Anonymous 0 Comments

Yes! Tesla’s original concept for the Roadster utilized a multi speed transmission. Electric motors have lots of torque(what gets a car moving quick), and it’s 100% available right away unlike gas engines, which is great but also a problem: making transmissions that don’t break under the torque is a big challenge. Tesla abandoned them because it was taking them too long to build and they needed to release the car.

Where transmissions would benefit electric cars the most and what a lot of other answers are missing is range and efficiency. Even though electric motors have all the torque available right away, it doesn’t mean they’re efficient at low speeds. Unlike gas motors, electric motors are happiest being spun very fast, spinning them slow and asking for power makes them very hot and uses tons more energy than running very fast. So that means you lose range. Not unlike gas engines that are most efficient running at a certain speed/RPM. Because electric motors hit peak efficiency at high RPM, it also means they REALLY run out of power at high RPM too. Many electric vehicles have pretty poor top speeds for this exact reason: you can’t make a motor/engine that is efficient at low AND high speeds, regardless of electric or gas. High end expensive electric cars compensate with bigger/more powerful motors and larger batteries, but this increases cost dramatically and isn’t really a “solution”.
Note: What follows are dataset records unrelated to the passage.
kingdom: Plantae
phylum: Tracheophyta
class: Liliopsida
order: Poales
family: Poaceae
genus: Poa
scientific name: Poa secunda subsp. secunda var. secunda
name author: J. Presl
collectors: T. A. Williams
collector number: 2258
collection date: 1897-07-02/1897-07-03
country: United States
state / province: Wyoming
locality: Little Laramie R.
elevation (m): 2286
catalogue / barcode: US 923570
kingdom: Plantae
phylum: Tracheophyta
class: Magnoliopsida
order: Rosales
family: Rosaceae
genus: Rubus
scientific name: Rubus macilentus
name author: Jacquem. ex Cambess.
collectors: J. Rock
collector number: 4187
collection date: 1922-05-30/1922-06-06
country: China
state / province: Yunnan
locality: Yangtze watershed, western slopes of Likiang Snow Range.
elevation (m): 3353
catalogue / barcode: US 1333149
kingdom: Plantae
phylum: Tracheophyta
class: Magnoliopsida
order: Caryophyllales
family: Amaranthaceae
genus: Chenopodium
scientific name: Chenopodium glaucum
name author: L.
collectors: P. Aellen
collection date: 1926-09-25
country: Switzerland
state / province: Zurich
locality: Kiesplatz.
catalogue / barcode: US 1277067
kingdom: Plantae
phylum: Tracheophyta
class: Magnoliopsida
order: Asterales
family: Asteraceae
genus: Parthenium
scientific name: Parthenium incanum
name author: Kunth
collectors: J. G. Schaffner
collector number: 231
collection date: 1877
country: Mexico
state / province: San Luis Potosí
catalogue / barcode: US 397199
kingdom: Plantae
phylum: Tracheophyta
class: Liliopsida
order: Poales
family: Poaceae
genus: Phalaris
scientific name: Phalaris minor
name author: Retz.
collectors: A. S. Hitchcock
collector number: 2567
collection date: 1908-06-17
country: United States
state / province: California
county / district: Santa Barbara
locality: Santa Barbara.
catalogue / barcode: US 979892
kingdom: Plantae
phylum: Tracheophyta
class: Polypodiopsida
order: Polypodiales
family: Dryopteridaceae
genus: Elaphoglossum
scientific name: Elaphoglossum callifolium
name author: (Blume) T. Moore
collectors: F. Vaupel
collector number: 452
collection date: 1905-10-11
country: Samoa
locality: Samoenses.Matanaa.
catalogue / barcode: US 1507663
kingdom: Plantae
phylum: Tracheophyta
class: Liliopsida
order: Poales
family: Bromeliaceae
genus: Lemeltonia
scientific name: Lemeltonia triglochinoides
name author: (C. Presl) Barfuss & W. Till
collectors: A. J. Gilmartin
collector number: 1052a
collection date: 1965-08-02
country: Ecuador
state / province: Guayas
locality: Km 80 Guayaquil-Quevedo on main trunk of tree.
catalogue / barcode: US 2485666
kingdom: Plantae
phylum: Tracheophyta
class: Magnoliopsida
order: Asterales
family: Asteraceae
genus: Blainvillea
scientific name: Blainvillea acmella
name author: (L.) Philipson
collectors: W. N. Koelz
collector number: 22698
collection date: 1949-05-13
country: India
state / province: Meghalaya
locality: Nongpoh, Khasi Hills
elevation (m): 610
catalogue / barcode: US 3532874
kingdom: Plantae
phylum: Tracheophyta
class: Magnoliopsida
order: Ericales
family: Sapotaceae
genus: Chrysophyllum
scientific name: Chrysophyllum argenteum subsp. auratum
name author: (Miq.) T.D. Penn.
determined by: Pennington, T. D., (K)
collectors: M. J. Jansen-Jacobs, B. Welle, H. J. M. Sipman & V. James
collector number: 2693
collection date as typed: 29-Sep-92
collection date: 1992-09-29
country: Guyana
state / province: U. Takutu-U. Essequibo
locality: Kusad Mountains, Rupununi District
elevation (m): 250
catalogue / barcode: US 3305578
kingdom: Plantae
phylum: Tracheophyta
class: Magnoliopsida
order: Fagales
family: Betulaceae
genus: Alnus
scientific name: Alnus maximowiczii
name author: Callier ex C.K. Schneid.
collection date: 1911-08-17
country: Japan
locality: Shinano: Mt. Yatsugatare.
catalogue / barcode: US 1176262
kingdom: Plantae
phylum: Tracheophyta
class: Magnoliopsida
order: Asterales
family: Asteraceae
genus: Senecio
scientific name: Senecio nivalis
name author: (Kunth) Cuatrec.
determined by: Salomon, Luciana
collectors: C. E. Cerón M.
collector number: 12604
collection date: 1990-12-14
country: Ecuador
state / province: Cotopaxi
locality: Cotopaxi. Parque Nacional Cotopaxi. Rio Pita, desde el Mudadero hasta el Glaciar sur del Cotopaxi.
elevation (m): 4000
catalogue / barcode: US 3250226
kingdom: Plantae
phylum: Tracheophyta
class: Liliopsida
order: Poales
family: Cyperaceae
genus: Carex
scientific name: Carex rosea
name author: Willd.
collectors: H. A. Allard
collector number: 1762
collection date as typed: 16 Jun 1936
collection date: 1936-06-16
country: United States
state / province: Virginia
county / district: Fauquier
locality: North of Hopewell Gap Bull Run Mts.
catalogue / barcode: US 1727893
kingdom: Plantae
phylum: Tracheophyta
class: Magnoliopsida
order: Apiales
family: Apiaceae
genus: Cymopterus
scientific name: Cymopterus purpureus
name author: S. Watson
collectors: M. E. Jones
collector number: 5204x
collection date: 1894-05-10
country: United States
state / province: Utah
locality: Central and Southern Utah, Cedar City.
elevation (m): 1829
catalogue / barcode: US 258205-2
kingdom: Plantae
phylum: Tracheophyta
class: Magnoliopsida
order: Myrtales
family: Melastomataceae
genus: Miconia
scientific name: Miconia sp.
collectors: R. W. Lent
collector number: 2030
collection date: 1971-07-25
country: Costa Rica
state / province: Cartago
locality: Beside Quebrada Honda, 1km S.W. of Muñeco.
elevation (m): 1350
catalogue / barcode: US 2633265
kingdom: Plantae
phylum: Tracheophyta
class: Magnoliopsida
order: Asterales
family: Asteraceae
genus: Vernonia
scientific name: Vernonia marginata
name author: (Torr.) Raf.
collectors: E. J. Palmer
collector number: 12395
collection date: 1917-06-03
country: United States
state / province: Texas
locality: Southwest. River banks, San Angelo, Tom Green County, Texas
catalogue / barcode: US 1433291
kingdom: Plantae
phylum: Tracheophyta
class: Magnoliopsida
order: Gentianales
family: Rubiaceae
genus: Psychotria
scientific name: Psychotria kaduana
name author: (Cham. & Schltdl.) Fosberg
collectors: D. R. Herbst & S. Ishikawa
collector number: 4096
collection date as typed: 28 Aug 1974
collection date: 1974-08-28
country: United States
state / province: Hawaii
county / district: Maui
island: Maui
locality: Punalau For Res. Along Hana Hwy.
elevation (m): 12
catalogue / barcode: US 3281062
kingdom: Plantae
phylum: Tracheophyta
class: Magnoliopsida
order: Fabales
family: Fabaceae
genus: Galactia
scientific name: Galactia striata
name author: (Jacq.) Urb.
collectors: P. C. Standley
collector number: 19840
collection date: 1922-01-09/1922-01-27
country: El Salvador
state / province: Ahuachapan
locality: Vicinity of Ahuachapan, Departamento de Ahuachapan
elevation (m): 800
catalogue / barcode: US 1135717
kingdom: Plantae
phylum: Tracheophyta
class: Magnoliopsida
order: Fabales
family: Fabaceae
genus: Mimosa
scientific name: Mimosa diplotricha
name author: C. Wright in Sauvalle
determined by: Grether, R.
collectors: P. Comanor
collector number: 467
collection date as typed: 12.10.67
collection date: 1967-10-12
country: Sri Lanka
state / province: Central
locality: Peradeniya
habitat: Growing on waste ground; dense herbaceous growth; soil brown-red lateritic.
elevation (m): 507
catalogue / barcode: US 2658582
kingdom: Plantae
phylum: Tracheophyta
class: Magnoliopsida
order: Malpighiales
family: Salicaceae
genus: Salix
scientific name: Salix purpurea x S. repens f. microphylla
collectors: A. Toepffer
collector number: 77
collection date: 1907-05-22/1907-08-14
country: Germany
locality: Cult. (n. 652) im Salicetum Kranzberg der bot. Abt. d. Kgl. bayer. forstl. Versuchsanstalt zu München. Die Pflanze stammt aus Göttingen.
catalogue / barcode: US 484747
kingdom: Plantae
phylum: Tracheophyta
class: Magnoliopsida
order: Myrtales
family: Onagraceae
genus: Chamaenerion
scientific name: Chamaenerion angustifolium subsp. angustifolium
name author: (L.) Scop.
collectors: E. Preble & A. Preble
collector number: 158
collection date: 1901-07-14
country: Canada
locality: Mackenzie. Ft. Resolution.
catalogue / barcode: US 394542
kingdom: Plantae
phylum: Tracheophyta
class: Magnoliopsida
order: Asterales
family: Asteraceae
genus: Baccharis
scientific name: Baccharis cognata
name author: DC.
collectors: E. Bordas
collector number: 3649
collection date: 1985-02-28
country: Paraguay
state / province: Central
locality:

So the similar gains can be applied to electric motors with a transmission. Or more specifically, you could achieve the same performance with a smaller motor by having multiple gears for different speeds, increasing range dramatically because a smaller motor uses less energy.

Porsche actually used a multi speed transmission in the Taycan, and there’s LOTS of companies investing R&D into developing transmissions that can hold up to electric motors. Electric cars of the future WILL have transmissions.